Bisa dikatakan, aku menjadi salah satu orang yang tertinggal dalam berpacunya teknologi dan arus informasi yang semakin deras dan pekat menyerbu aras kehidupan. Sebegitu mudahnya mendapatkan informasi tentang kejadian apapun dibelahan dunia ini semakin membuat manusia hidup dalam kemudahan tapi juga keterasingan (alienasi). Aku tertinggal. Apalagi menonton acara-acara TV yang semakin kering. Sinetron-sinetron yang mengajari kebodohan, reality show yang membohongi rakyat, serta berita-berita yang itu-itu saja, yang penuh dengan penggiringan opini public kearah yang diinginkan sang empunya media.
Seperti kata Marshal Mc.Luhan bahwa “medium is the message…” Seperti itulah informasi dan pesan menggedor kita dalam dunia kontemporer yang terus up-date perdetiknya. Tapi benarkah informasi itu otentik? Real? Bukankah pembawa atau mediator pesan itu justru menjadi pesan itu sendiri? Bukankah informasi itu tak bebas-nilai (netral) karena setiap informasi itu (niscaya) akan dikonstruksi ulang oleh kepentingan sang pembawa pesan? Nah, tepat disitulah kita sebenarnya dituntut untuk kritis dan tak langsung percaya, atau dalam bahasa fenomenologi harus di Epoche terlebih dahulupenundaan terhadap semua asumsi dan presuposisi untuk mendapatkan esensi.
Dan barangkali semua kegelisahan yang aku rasa sekarang ini, baik subyektif mengenai cinta, dialektika perasaan, puisi, dst... pula yang obyektif mengenai masalah ekonomi-politik itu merupakan ihwal perenungan untuk terus mengubah diri kearah yang lebih baik, sejak dalam pikiran dan kemudian tindakan. Ya, cinta memang menyesakkan, dan selalu membuat sakit yang teramat dalam bagiku yang selalu jadi sampah. Ah entahlah, aku semakin tak tertarik bicara cinta, karena hanya akan mengingatkanku pada sakit yang mengerikan itu. Begitu pula ekonomi-politik yang semakin kearah sini justru semakin menjadi parody dan menjauh dari kemaslahatan—alias terjadi privatisasi disemua lini kehidupan.

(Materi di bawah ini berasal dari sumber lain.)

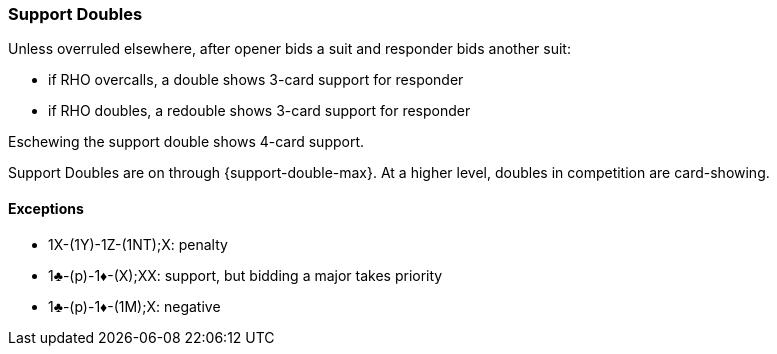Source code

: ### Support Doubles
Unless overruled elsewhere, after opener bids a suit and 
responder bids another suit:

* if RHO overcalls, a double shows 3-card support for responder
* if RHO doubles, a redouble shows 3-card support for responder

Eschewing the support double shows 4-card support.

Support Doubles are on through {support-double-max}. 
At a higher level, doubles in competition are card-showing.

#### Exceptions
* 1X-(1Y)-1Z-(1NT);X: penalty
* 1♣-(p)-1♦-(X);XX: support, but bidding a major takes priority
* 1♣-(p)-1♦-(1M);X: negative

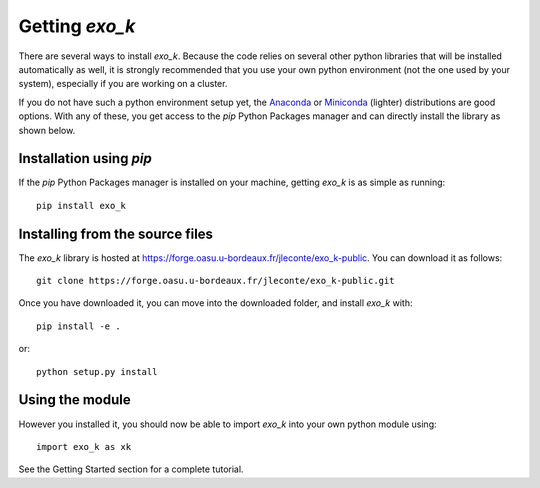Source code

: Getting `exo_k`
===============

There are several ways to install `exo_k`. Because the code
relies on several other python libraries that will be installed
automatically as well, it is strongly recommended
that you use your own python environment (not the one used
by your system), especially if you are
working on a cluster. 

If you do not have such a python environment setup yet, the
`Anaconda <https://www.anaconda.com/products/individual>`_ or
`Miniconda <https://docs.conda.io/en/latest/miniconda.html>`_ (lighter)
distributions are good options. With any of these, you get access to
the `pip` Python Packages manager and can directly install the library
as shown below.




Installation using `pip`
------------------------

If the `pip` Python Packages manager is installed on your machine,
getting `exo_k` is as simple as running::

    pip install exo_k


Installing from the source files
--------------------------------

The `exo_k` library is hosted at https://forge.oasu.u-bordeaux.fr/jleconte/exo_k-public.
You can download it as follows::

    git clone https://forge.oasu.u-bordeaux.fr/jleconte/exo_k-public.git

Once you have downloaded it, you can move into the downloaded folder, and install `exo_k` with::

    pip install -e .

or::

    python setup.py install


Using the module
----------------

However you installed it,
you should now be able to import `exo_k` into your own python module using::

    import exo_k as xk

See the Getting Started section for a complete tutorial.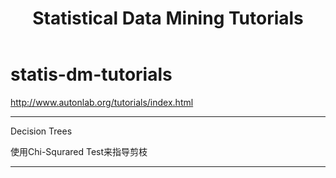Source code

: * statis-dm-tutorials
#+TITLE: Statistical Data Mining Tutorials

http://www.autonlab.org/tutorials/index.html

-----
Decision Trees

使用Chi-Squrared Test来指导剪枝

-----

Dalam pemikiran Alain Badiou, kita sebagai manusia, belumlah menjadi subjek yang sesungguhnya. Ia baru menjadi subjek ketika masuk dan menghadapi kejadian-kejadian, diuji oleh kejadian, dan eksistensinya ditempa dan dimatangkan oleh kejadian. Kejadian atau realitas adalah momen awal pengetahuan tentang yang nyata, yang ada, yang eksis dalam dunia material—dalam arti tak hanya pada dunia idea. Semua momen kehidupan; cinta, luka, kesenjangan strata (ekonomi), kebersamaan (politik), puisi, tulisan, uang, benda, citra, dan semua…bergerak dalam situasi yang tanpa batas (borderless) dalam ruang yang tak berhingga (infinity). Sehingga kebenaran selalu dalam proses men-jadi yang merupakan bagian dari tiap situasi.
Ya! aku harus mengalaminya sendiri. Aku harus memacu tubuhku dalam kontestasi kehidupan untuk menjadi subjek yang otentik. Meskipun hidup ini penuh dengan absurditas, tapi bukan berarti kita harus menyerah dan pasrah dihadapan realitas, menyerah dihadapan kekuatan raksasa yang menindas dan mencengkeram. Seperti kata Camus: absurditas harus dihadapi dengan "moral keterlibatan", dalam sebuah perjuangan bersama… Hic et Nunc!